Using land cards, mana-producing creatures, plus the cub, you may quickly play a massive pricey creature on the battlefield by round three or four. Momentum builds rapidly with continued aggression from there.
If you dip into an additional hue with this approach, cards like versatile mana producers are excellent picks which produce any mana color. Another card, a useful enchantment creature enables playing an additional land each turn plus transforms your entire land base into every basic land type. It's also worth trying such as this six-mana enchantment, which for six mana provides all of your permanents the ability to tap and generate a mana of any type — even all creatures in play.
Badgermole Cub could be too strong in terms of accelerating your resources, however what closes out the game for a deck like this? One obvious and popular answer has been Ashaya. Its stats are set by how many lands you have, plus it turns each creature you own Forests in addition to their original types. This means, each creature you control can tap for two G when tapped.
Another creature provides a high-cost, powerful body that benefits from many terrain cards (as with the previous card, its stats are based on the number of lands you control).

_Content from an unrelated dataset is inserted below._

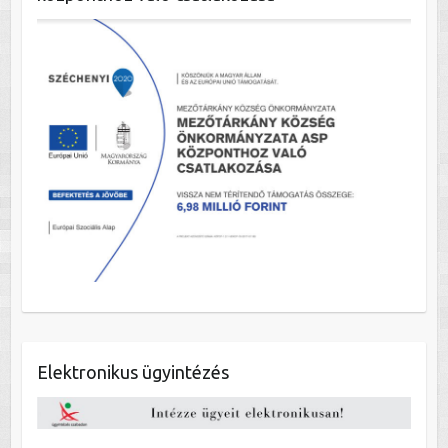
Elektronikus ügyintézés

This Planeswalker is an excellent fit as a staple. One of her abilities causes Forest lands generate an additional green mana. (If you have the cub, this results in those lands yield three G.) Her plus ability is essentially a proto-earthbend, putting +1/+1 counters to a noncreature land, handy but does not overlap with earthbend. Her -8 ability, on the other hand, makes all of your lands immune to destruction and lets you put onto the battlefield all the remaining forests from your library. If you can actually activate that ability, this typically means the game ends.
The cub is nearly mandatory for all green-based Avatar strategies that use the earthbend mechanic. When branching into red and green, there’s Bumi Unleashed. This card features level 4 earthbending, and when damage is dealt in combat, land creatures untap and may attack once more. Even though Bumi is a popular Commander choice, the cub is set to be one of, if not the most desired card in the Avatar set.